The Mirror News

Council considering permit for Leongatha Aldi supermarket

THE development of an Aldi Stores supermarket in the centre of Leongatha is likely to move a step closer at today’s (Wednesday July 24) meeting of South Gippsland Shire Council.

Council will vote on granting a planning permit for the supermarket, proposed to be located on the corner of Bruce and Church Streets, in a block bounded by Gawdion and Roberts lanes.

After a lengthy period of community consultation, the application is being referred to Council with eleven objections remaining. There are objections to the likely increase in traffic, the loss of existing car parking spaces and the fact that the supermarket will not have a public toilet.

The shire’s planning department, however, has concluded that the application is in accordance with the requirements of the South Gippsland Planning Scheme, the development is a positive outcome for Leongatha and the municipality, and it recommends that approval be given.

In a presentation to Council last Wednesday, Jarrah Lukjanov, Principal Planner with Select Planners, the consultancy working on the venture for Aldi Stores, addressed some of the issues the development proposal has raised.

“We see Aldi’s involvement in this community as a long one,” he said. Research has shown, he said, that not only are grocery prices cheaper at Aldi but the presence of an Aldi store tends to have a flow-on effect at neighbouring supermarkets, which are encouraged to bring their prices down, too. “It’s a win for the communities Aldi enters.”

He said that Aldi engineers and council traffic engineers were of the opinion that the streets in the vicinity of the proposed development would be able to cope comfortably with any extra traffic. “Yes, there will be an increase in traffic movements, but that’s what towns need to grow.”

Mr Lukjanov said that although the development will entail the loss of five parking spaces on the street, the number of parking spaces being provided at the new supermarket will be, at 84, excess to requirements.

Also on Wednesday there were a couple of presentations made by people with objections to the development. Chris Heazlewood, who has a property in nearby Ritchie Street, asserted that the development was being rushed through and suggested there were preferable sites. He said that even though his property is within 100 metres of the proposed Aldi site, he was not advised of the proposal and given the opportunity to voice his opinion until very recently. He expressed concerns about the additional traffic and, in particular, the impact of the development on public safety, envisaging cars hurtling down Church Street and crashing into his front fence.

He wondered aloud if Aldi had put enough detail into their application. “I think it’s unacceptable,” he said.

In a joint presentation to Council, Thelma Arnup and Richard Lester expressed their support for the Aldi supermarket but asked for council consideration of the historic flame tree threatened by the development. Back in 2001 Mr Lester helped draw up a register of significant trees in the shire. He asked for the Planning Scheme to be amended and protection given to significant trees, such as the flame tree, with inclusion of a Vegetation Protection Overlay.

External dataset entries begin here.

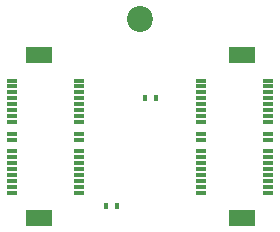
<source format=gts>
G04 (created by PCBNEW (2013-jul-07)-stable) date Fri 02 May 2014 10:31:21 AM CDT*
%MOIN*%
G04 Gerber Fmt 3.4, Leading zero omitted, Abs format*
%FSLAX34Y34*%
G01*
G70*
G90*
G04 APERTURE LIST*
%ADD10C,0.00590551*%
%ADD11R,0.0157X0.0236*%
%ADD12R,0.0354331X0.011811*%
%ADD13R,0.0866142X0.0531496*%
%ADD14C,0.0866142*%
G04 APERTURE END LIST*
G54D10*
G54D11*
X33090Y-47204D03*
X32736Y-47204D03*
X34035Y-43582D03*
X34389Y-43582D03*
G54D12*
X31830Y-46751D03*
X29586Y-46751D03*
X31830Y-46555D03*
X29586Y-46555D03*
X31830Y-46358D03*
X29586Y-46358D03*
X31830Y-46161D03*
X29586Y-46161D03*
X31830Y-45964D03*
X29586Y-45964D03*
X31830Y-45767D03*
X29586Y-45767D03*
X31830Y-45570D03*
X29586Y-45570D03*
X31830Y-45374D03*
X29586Y-45374D03*
X31830Y-44980D03*
X29586Y-44980D03*
X31830Y-44783D03*
X29586Y-44783D03*
X31830Y-44389D03*
X29586Y-44389D03*
X31830Y-44192D03*
X29586Y-44192D03*
X31830Y-43996D03*
X29586Y-43996D03*
X31830Y-43799D03*
X29586Y-43799D03*
X31830Y-43602D03*
X29586Y-43602D03*
X31830Y-43405D03*
X29586Y-43405D03*
X31830Y-43208D03*
X29586Y-43208D03*
X31830Y-43011D03*
X29586Y-43011D03*
G54D13*
X30472Y-47610D03*
X30472Y-42155D03*
G54D12*
X35885Y-43011D03*
X38129Y-43011D03*
X35885Y-43208D03*
X38129Y-43208D03*
X35885Y-43405D03*
X38129Y-43405D03*
X35885Y-43602D03*
X38129Y-43602D03*
X35885Y-43799D03*
X38129Y-43799D03*
X35885Y-43996D03*
X38129Y-43996D03*
X35885Y-44192D03*
X38129Y-44192D03*
X35885Y-44389D03*
X38129Y-44389D03*
X35885Y-44783D03*
X38129Y-44783D03*
X35885Y-44980D03*
X38129Y-44980D03*
X35885Y-45374D03*
X38129Y-45374D03*
X35885Y-45570D03*
X38129Y-45570D03*
X35885Y-45767D03*
X38129Y-45767D03*
X35885Y-45964D03*
X38129Y-45964D03*
X35885Y-46161D03*
X38129Y-46161D03*
X35885Y-46358D03*
X38129Y-46358D03*
X35885Y-46555D03*
X38129Y-46555D03*
X35885Y-46751D03*
X38129Y-46751D03*
G54D13*
X37244Y-42153D03*
X37244Y-47608D03*
G54D14*
X33858Y-40944D03*
M02*

</source>
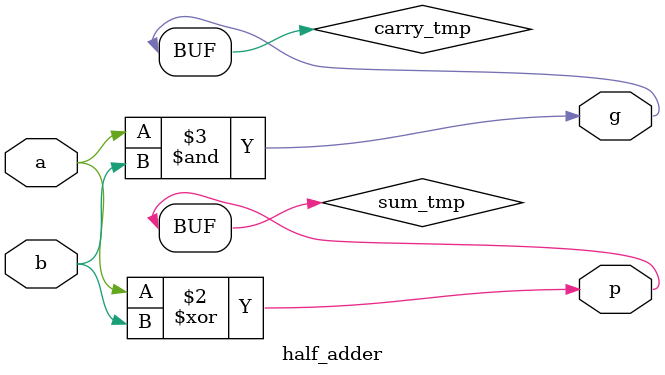
<source format=v>

module half_adder (
    input wire a,
    input wire b,
    output wire p,
    output wire g);

    reg sum_tmp;
    reg carry_tmp;
    always @(a, b) begin
        // sum (p) = a (xor) b
        sum_tmp = a ^ b;
        // carry (g) = a & b
        carry_tmp = a & b;
    end

    assign p = sum_tmp;
    assign g = carry_tmp;

endmodule: half_adder

</source>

“This would be a great opportunity for our council and Aldi to show they’re listening to the public,” said Mrs Arnup, describing the flame tree as “a thing of beauty, shade, and, most importantly, a piece of Leongatha history, worth fighting for”. She suggested if the supermarket could not be built around the tree, perhaps the tree could be transplanted.

Councillors Jim Fawcett and Nigel Hutchinson-Brooks expressed sympathy for Mrs Arnup’s position, but said it would not be possible to save the tree. Cr Fawcett said there was no planning justification on the books. Cr Hutchinson-Brooks said that the tree was in the wrong spot for the development to go ahead as planned. He cautioned that it would be unwise to spend too much on a solution when the tree, already of a great age, might not survive for much longer anyway.

“We’ve made representations to the developers and it’s just not practical to preserve the tree, but they do plan to propagate seedlings from the flame tree,” Shire’s director of development services, Phil Stone, commented.

Around 25 trees, including some flame trees, will be planted on the site to add visual appeal.